Après la mort de Ferdinand, le 24 janvier 1595, Anna Caterina dut longuement lutter pour obtenir les ressources financières et le logement qui lui revenaient. Elle finit par recevoir une pension annuelle de veuve de 36 000 florins, à laquelle l’empereur ajoutait une contribution destinée à l’éducation de ses filles. Elle vécut avec ses enfants dans le domaine de Ruelust, que Ferdinand avait fait construire dans les jardins de la cour. Elle y entretenait sa propre maison princière, avec de nombreux serviteurs. Dans un premier temps, elle se consacra surtout à l’éducation de ses filles, dont la santé était fragile. Elle s’intéressait à la musique et prit des leçons de clavier. Dès 1590, elle avait également rédigé un important livre de cuisine pour sa fille Anna.
Anna Caterina entreprit plusieurs voyages religieux, notamment à Einsiedeln et, durant l’Année sainte 1600, à Lorette. Sur le chemin du retour, elle visita Mantoue, où elle fut solennellement reçue à la cour de son frère Vincenzo. Dans les affaires dynastiques, elle resta toutefois réservée. Une demande en mariage du roi de Pologne Sigismond III ne fut pas autorisée par l’empereur en 1603. Les projets d’un mariage avec l’empereur Rodolphe II n’aboutirent pas davantage.
En 1606, Anna Caterina décida de fonder à Innsbruck une institution religieuse destinée aux femmes. Celle-ci devait être à la fois un véritable couvent et une « maison de règle » pour femmes ; les deux espaces seraient reliés par une église commune. Les travaux commencèrent en 1607 sur une partie de son domaine de Ruelust et s’achevèrent en 1612. Anna Caterina confia l’établissement à l’ordre des servites, qui ne possédait jusque-là aucune implantation au nord des Alpes.
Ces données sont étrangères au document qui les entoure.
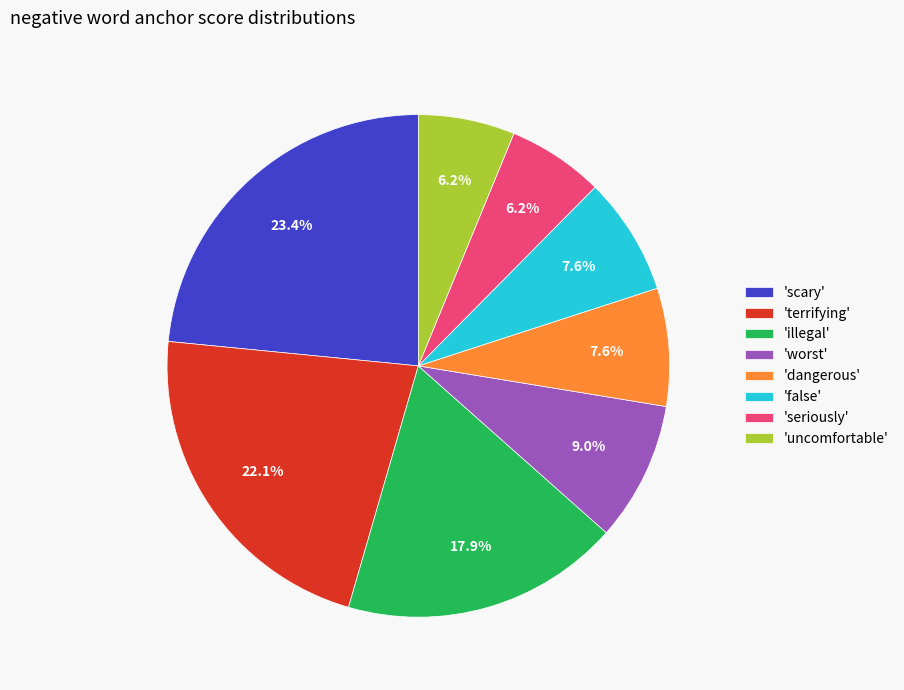

Does 'dangerous' represent more than half of the total?

No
Après le mariage de sa fille Anna avec l’empereur Matthias, célébré à Vienne en 1611, elle put abandonner sa propre cour et se consacrer entièrement à la vie religieuse.
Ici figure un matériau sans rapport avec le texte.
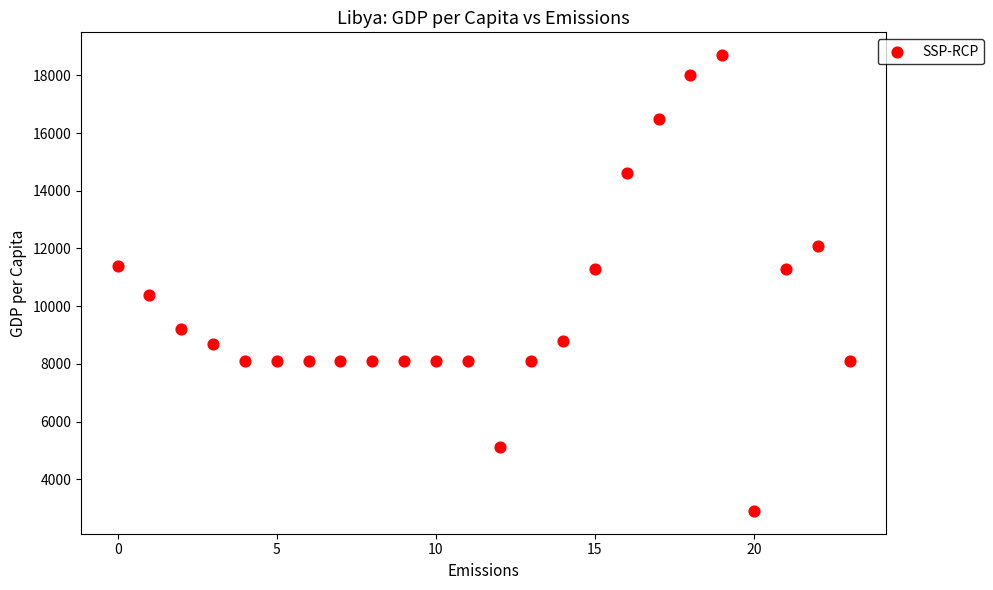

What is the range of Y values (max minus min)?

15800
Le 2 février 1612, Anna Caterina entra dans la nouvelle communauté avec sa fille Maria et quinze autres femmes. Le 1er juillet de la même année, elle fut officiellement reçue comme tertiaire dans l’ordre des servites et prit le nom d’Anna Juliana. La règle qu’elle avait rédigée pour la communauté fut approuvée par le pape Paul V en 1617. Elle dota généreusement le couvent et la maison de règle de sa dot, de sa pension de veuve, de terrains, d’œuvres d’art et d’objets religieux. Elle fit également aménager une chapelle avec des chanteurs et des instrumentistes. Pour assurer l’accompagnement spirituel des femmes, elle fonda en outre un couvent de servites destiné aux hommes, dont la construction commença en 1614. Après un incendie en 1620, l’ensemble fut reconstruit.
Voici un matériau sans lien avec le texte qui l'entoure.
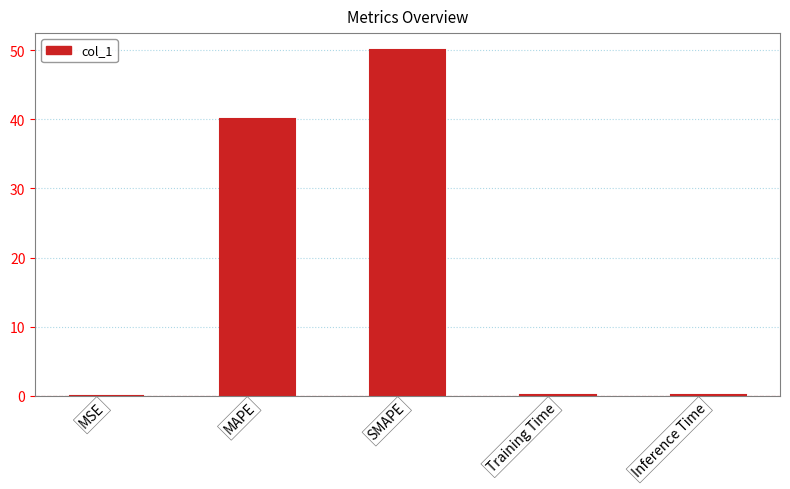

True or false: the data shows 76.7 at SMAPE.

False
Anna Caterina mourut le 3 août 1621 à Innsbruck, à l’âge de cinquante-cinq ans. Elle fut enterrée avec sa fille Maria dans une crypte située sous le maître-autel de l’église de la maison de règle. Après la suppression des établissements des servites en 1783, sa dépouille fut d’abord transférée dans l’église des Jésuites, puis, en 1906, de nouveau déposée dans l’église des servites d’Innsbruck. Peu après sa mort, sa vénération comme femme réputée sainte se développa. Une procédure de canonisation ouverte en 1693 resta toutefois sans résultat. Son action marqua néanmoins durablement le paysage religieux du Tyrol : les formes de pèlerinage qu’elle avait encouragées, ainsi que l’accompagnement pastoral assuré par les capucins et les servites, devinrent à l’époque baroque des éléments établis de la vie religieuse.